Do eventually pick up Natural Spell, though. Once you hit 6th level, you can start using elemental wild shapes for utility and tactical advantage. Air form lets you fly, earth form lets you walk through stone walls, that kind of thing. Very handy, even if you aren't wading into melee. You can expect something like a +4 AC bonus from any of those wild shapes, too, which is nice.

Note that you can also keep a few buffs on the back burner to drop if you really must wade into combat: buff, apply wild shape, and move in. You'll be an adequate fighter, even if you can't compete with a wild shape specialist.


Hows about elemental forms? There's only a 2-level space in there where animals are your only options.

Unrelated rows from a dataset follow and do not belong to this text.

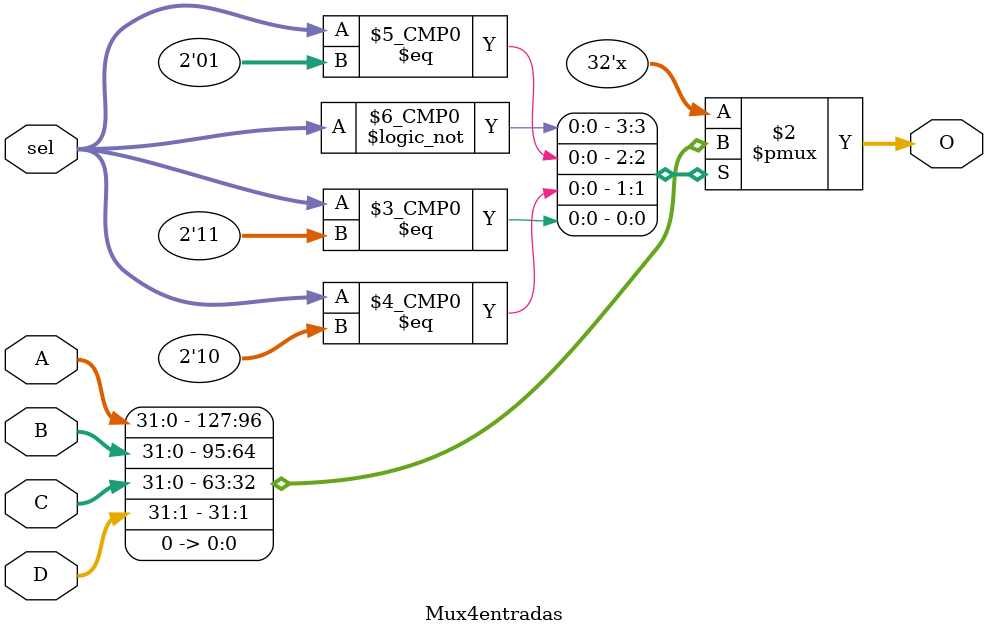
<source format=v>
`timescale 1ns / 1ps

/*
Este bloque es muy similar a un mux de 4 entradas con la diferencia de la dirección 2'b11
en este caso le asigna cero a la salida al bit menos significativo de la entrada D, esto considerando la operación
del JALR

-Entradas
A: Primer entrada del mux 2'b00
B: Segundo entrada del mux 2'b01
C: Tercer entrada del mux 2'b10
D: Cuarta entrada del mux 2'b11
sel: Seleccionar cual salida poner en el mux

-Salidas
O: Salida con el valor de alguna de las entradas

*/

module Mux4entradas(A, B, C, D, O, sel
    );
	// Este Mux se encarga de eligir la direccion del PC
	//Definicion de entradas y salidas 
	input[1:0] sel;
	input[31:0] A, B, C, D;
	output reg[31:0] O;

	//Descripcion del MUX
	always @(*)
	begin
		case(sel)
		'b00: O = A;
		'b01: O = B;
		'b10: O = C;
		'b11: O = {D[31:1], 1'b0}; //para el caso de JALR
		endcase
	end
endmodule

</source>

Eventually there's plant forms, too, but they're pretty uniformly terrible.


Sean K Reynolds wrote:

I think you missed my earlier post, let me quote myself:

SKR wrote:

The general rule for combat maneuvers is:
When you attempt to perform a combat maneuver, make an attack roll and add your CMB in place of your normal attack bonus. Add any bonuses you currently have on attack rolls due to spells, feats, and other effects.
That second sentence means that if you're a creature that gets an automatic followup disarm, sunder, or trip on a successful attack roll, any extra bonuses to the normal attack roll apply to the free followup combat maneuver. It doesn't matter if the weapon is normally a "trip weapon" or not, you get the bonus.
Example: A wolf with a +1 enhancement bonus on its bite attacks from a magic fang applies that +1 to its free trip combat maneuver. Likewise, an advanced/companion wolf with Weapon Focus (bite) applies that +1 to its free trip combat maneuver.

Couple things:

1) I think disarm, sunder, and trip are fairly clear. What about other things, though, where some other maneuver is explicitly delivered by a weapon attack? Specific example: The +1 from magic fang is on a bear, not a wolf, and the bear attempts a claw attack, hitting and attempting a free followup grab/grapple. Does the +1 apply to the maneuver?

2) What about one-shot, one-attack bonuses? If the wolf above is actually a wild shaped druid who has managed to choke down a potion of true strike, he gets the +20 attack on the attack, but does the followup trip maneuver inherit that bonus? My guess is not, but the language used could be read that way. That is, you say "any extra bonuses to the normal attack roll apply to the free followup combat maneuver".